WE'LLL, THAT WAS SUNDAY

 Not a lot's been happening on the blogs today - in fact, so far, nothing.

Not that it's a bad thing - after all, we might have seen some more nutty posts from that inflamed Catholic from Moera (he should try using some cortisol cream) or some more grumblings from the old Covid-affected man who lives in the furthest and darkest room of his house - again, not a bad thing.

It's been a rainy and grey old day up north. Apart from a grocery run (by car) to the local grocery store for green vegetables for dinner I've been ensconced inside all day reading, dozing and generally doing nothing.

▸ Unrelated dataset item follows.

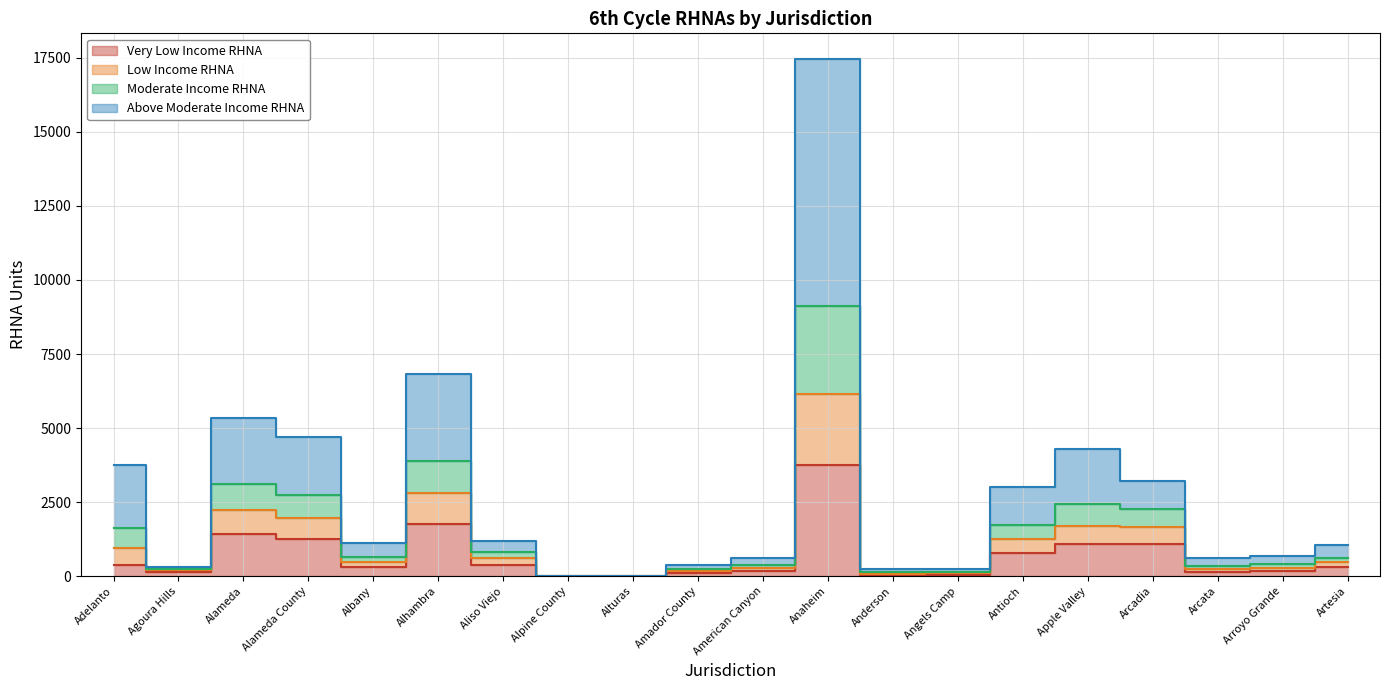

Is it true that Low Income RHNA equals 1398 at Alameda?

False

My sedentary state was no doubt influenced by the breakfast I had. Eschewing my normal Weetbix mush which I've told you about before: BABYFOOD  As it was a grey and dreary day I had a 'full English breakfast' but without bacon, sausages and black pudding.


Even without the carcinogenic meat, the egg, toast, tomatoes and potato hash cakes was very filling and I had to have a few zzzs afterwards.

I had planned a few posts for you from The Curmudgeons Inc.ⓒ but didn't turn the computer on. The Old Girl decided to do a full day's work today and will take next Friday off in lieu so I wasn't given access to my study her office. Maybe I'll write these for you tomorrow.